What Happened As the usage of ad-blockers continues to grow, some online publishers, such as Forbes, GQ, and most recently Wired, are fighting back by denying access to their content and asking readers to turn off ad-blockers. So it’s only a matter of time before someone makes a browser extension that can block the anti-adblock technologies those sites employ. Available now on GitHub, this “Anti-Adblock Killer” is compatible with all major browsers and promises users the ability to click through websites that would normally deny their access while keeping their ad-blockers on.
What Brands Need To Do While it remains to be seen whether this Anti-Adblock Killer will catch on, its arrival nevertheless signals an acceleration in the market trend of ad avoidance where consumers are actively trying to avoid ads by enabling ad-blockers or turning to ad-free subscription services, making it harder for brands to reach mobile consumers. Therefore, brands need to provide added value to their marketing in order to earn consumer attention.
What Happened Samsung has joined Apple in supporting ad-blocking capability in its mobile web browser. The company started pushing out an update for Samsung Internet, the default browser on Samsung phones, to devices with Android Marshmallow starting today. With the updated browser, Samsung users can now download third-party content-blocking apps – some of which made their debut last year on iOS 9 – and get an ad-free experience in Samsung Internet.
What Brands Need To Do Samsung’s addition came nearly five months after ad-blockers flooded the App Store’s top chart when iOS 9 was released in September, but for Samsung users, it’s better late than never. Android devices now boast over 1.4 billion users worldwide, and Samsung is the No.1 seller of Android phones. Bringing ad-blockers to Samsung devices will no doubt give their usage a further boost, making it harder for brands to reach mobile consumers. Therefore, brands need to provide added value to their marketing in order to earn consumer attention.
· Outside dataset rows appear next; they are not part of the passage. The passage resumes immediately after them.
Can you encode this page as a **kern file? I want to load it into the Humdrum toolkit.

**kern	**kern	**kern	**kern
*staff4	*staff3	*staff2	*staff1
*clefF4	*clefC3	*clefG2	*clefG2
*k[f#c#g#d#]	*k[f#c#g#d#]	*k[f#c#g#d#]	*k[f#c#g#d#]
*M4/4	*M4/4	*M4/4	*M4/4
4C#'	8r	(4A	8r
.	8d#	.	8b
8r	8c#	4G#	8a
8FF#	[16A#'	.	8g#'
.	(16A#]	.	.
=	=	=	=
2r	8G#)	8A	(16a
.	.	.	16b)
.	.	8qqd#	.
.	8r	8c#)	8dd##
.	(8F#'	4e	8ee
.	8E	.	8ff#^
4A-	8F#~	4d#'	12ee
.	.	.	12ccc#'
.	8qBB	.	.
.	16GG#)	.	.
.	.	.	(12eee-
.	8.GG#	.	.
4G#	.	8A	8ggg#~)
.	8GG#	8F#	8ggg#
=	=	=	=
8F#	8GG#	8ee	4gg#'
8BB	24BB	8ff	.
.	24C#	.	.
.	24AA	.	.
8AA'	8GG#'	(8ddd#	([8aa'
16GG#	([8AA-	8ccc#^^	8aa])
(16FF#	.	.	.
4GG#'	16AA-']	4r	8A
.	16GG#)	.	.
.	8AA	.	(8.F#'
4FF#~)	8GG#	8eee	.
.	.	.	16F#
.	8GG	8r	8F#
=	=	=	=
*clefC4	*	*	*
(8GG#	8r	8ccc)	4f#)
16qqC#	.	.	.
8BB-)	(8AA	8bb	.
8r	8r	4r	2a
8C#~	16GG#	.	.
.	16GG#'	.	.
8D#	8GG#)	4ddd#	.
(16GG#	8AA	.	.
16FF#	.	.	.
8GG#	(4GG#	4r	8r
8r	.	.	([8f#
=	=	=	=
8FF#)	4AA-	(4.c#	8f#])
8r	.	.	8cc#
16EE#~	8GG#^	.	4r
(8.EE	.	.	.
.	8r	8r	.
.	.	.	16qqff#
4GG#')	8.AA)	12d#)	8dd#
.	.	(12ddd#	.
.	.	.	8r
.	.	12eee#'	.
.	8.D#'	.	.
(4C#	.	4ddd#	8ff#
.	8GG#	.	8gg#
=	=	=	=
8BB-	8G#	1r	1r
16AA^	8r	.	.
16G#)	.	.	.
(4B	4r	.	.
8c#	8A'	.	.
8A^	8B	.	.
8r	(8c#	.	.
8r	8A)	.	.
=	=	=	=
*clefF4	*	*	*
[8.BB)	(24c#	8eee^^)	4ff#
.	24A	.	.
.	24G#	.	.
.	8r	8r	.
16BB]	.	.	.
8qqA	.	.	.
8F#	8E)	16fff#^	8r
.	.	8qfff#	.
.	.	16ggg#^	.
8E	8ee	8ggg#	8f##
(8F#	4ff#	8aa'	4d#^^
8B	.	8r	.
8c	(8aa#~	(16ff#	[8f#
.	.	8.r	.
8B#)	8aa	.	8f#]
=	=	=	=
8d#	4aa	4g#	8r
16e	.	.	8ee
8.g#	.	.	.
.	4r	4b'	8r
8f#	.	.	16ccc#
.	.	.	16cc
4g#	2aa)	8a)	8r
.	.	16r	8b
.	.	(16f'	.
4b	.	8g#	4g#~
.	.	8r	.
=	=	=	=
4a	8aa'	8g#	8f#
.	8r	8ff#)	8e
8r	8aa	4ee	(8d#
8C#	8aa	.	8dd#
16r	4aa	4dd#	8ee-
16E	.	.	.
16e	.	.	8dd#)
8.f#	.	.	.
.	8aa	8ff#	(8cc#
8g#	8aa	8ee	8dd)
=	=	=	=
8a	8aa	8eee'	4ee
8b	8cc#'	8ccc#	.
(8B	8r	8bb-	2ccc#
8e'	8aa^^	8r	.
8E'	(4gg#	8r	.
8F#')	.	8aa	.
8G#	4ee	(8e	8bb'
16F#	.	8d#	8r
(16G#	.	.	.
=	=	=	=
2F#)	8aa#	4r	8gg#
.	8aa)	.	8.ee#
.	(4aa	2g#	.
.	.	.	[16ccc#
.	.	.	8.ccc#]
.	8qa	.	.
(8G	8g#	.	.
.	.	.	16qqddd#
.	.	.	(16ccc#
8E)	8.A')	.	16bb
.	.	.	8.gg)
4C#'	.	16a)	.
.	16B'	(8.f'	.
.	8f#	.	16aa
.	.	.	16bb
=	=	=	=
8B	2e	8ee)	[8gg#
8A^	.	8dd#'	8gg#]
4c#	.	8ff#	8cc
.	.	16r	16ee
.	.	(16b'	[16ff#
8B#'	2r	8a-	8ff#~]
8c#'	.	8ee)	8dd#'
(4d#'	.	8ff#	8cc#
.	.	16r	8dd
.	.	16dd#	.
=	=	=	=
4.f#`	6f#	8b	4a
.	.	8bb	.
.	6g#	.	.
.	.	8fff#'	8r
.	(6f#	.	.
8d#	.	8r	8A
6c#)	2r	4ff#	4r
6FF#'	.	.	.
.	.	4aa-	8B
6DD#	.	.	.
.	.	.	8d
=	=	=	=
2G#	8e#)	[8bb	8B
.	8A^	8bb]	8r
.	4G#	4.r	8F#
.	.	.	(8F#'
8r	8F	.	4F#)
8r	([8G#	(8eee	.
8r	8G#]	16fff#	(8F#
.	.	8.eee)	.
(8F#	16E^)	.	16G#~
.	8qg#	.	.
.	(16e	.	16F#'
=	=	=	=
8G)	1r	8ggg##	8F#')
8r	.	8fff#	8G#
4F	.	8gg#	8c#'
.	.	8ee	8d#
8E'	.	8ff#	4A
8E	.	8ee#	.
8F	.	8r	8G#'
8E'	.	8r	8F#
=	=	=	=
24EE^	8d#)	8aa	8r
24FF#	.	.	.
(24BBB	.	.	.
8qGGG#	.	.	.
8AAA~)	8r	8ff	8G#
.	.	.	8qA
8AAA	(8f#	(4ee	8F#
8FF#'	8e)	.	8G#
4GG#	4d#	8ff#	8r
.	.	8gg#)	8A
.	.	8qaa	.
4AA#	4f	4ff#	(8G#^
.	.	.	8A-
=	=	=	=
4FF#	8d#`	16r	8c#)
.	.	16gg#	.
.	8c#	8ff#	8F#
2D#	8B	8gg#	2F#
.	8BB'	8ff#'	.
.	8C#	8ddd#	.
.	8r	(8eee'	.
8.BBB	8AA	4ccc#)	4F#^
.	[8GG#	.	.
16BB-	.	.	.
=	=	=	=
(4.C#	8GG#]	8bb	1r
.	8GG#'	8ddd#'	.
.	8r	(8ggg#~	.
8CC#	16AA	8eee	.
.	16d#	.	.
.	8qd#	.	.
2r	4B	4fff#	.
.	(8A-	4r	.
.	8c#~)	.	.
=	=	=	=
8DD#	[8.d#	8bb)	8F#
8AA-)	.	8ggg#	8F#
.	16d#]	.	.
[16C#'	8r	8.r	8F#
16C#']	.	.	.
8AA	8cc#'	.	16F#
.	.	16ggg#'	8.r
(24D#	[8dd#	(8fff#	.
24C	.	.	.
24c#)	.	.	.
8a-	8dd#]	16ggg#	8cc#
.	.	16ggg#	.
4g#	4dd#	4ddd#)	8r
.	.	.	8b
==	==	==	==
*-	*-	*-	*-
What Brands Need To Do While Brave is certainly not the first browser to come with ad-blocking features, its innovative approach of replacing intrusive ads with sanctioned ones points to an interesting direction for web browsers and web business models. It remains to be seen whether future browsers would start absorbing certain functions of ad exchange platforms and become the gatekeeper for consumer data and privacy. But one thing is clear with the introduction of Brave – consumers are getting smarter with their personal data and seeking new ways to avoid being bombarded by ads. Therefore, brands need to start providing real value with their brand messages in order to earn consumer attention or risk being blocked.